Highly correlated predictors can have undesirable effects and confuse the interpretation of variable importance. - Automatic generation of confidence maps for each suitability map. These maps illustrate prediction uncertainty across the study area by calculating the population standard deviation of the predictions produced by the five algorithms for both the climate and habitat models. The standard deviation of the combined prediction is then computed using the appropriate error-propagation formula for the geometric mean. Note that the standard deviation is always calculated from the mean of the five algorithms, whereas the final suitability predictions are based on their median.

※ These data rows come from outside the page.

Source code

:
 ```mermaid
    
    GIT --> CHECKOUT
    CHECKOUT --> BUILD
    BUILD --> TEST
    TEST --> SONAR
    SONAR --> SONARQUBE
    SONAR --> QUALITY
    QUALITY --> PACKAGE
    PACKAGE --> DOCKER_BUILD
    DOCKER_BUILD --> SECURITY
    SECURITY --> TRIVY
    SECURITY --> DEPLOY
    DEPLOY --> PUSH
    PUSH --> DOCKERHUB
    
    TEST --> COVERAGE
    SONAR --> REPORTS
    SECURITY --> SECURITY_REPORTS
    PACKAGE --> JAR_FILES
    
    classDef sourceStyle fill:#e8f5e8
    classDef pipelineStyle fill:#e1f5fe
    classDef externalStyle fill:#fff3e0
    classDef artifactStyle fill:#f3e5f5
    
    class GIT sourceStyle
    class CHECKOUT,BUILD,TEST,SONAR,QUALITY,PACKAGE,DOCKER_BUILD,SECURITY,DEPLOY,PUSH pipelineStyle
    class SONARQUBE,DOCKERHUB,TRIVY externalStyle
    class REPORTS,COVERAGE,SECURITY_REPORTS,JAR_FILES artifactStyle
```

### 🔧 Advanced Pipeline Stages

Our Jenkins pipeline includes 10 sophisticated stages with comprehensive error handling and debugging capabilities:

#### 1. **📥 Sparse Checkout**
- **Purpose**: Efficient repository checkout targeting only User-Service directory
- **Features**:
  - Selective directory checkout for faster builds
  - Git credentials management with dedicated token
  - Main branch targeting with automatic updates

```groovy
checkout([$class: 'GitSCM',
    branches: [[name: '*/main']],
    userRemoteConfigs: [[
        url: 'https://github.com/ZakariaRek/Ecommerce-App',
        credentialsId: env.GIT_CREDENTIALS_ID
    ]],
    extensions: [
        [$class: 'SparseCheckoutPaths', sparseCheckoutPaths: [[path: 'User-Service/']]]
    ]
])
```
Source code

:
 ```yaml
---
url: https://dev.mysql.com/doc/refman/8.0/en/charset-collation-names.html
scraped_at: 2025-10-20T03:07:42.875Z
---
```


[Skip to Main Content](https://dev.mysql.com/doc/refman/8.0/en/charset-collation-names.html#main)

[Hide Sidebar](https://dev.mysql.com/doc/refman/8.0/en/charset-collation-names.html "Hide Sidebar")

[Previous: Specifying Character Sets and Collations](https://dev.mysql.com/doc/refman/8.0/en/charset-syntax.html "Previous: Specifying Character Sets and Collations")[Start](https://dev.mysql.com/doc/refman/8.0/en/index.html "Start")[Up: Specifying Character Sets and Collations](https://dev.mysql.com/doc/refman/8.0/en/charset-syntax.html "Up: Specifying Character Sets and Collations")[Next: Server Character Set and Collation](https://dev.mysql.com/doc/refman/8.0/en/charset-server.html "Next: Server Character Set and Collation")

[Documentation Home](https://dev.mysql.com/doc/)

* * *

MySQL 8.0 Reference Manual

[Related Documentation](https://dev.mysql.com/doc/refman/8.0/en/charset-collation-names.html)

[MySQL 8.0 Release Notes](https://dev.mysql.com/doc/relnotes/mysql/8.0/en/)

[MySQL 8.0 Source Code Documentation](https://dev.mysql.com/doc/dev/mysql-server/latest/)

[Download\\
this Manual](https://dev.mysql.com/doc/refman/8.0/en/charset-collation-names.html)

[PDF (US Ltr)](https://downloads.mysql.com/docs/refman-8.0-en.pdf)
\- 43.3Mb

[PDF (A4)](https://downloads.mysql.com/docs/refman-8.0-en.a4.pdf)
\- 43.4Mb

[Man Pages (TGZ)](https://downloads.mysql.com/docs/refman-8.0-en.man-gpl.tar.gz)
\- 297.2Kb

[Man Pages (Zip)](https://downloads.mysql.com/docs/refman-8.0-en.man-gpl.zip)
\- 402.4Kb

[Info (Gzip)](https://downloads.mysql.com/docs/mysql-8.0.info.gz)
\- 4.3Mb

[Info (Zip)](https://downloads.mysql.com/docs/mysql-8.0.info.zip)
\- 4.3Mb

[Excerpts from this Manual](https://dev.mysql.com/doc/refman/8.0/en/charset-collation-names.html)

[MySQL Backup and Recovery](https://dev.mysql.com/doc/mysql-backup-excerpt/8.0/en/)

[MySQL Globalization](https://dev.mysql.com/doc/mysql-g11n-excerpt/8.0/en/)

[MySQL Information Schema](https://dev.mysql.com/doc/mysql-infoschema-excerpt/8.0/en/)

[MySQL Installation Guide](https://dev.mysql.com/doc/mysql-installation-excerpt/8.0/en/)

Consequently, the confidence maps provide a relative measure of model uncertainty but should not be interpreted as the uncertainty of the median prediction itself.
- Evaluation of spatial autocorrelation in model residuals to detect clustering effects. If autocorrelation is high, the workflow will recommend (but not automatically apply) occurrence thinning.
- Cross-validated Boyce Index calculation to provide a robust, presence-only model performance measure. This will be implemented in script 05_cross_validation.R, which is not functional yet.
Davis AJS, Groom Q, Adriaens T, Vanderhoeven S, De Troch R, Oldoni D, Desmet P, Reyserhove L, Lens L and Strubbe D (2024) Reproducible WiSDM: a workflow for reproducible invasive alien species risk maps under climate change scenarios using standardized open data. Front. Ecol. Evol. 12:1148895. doi: 10.3389/fevo.2024.1148895
Important note: The wiSDM version on the current main branch (v2.0.0) represents a complete restructuring and substantial update of the workflow and does not exactly reproduce the implementation described in Davis et al. (2024). The published workflow is preserved in release v1.1.0.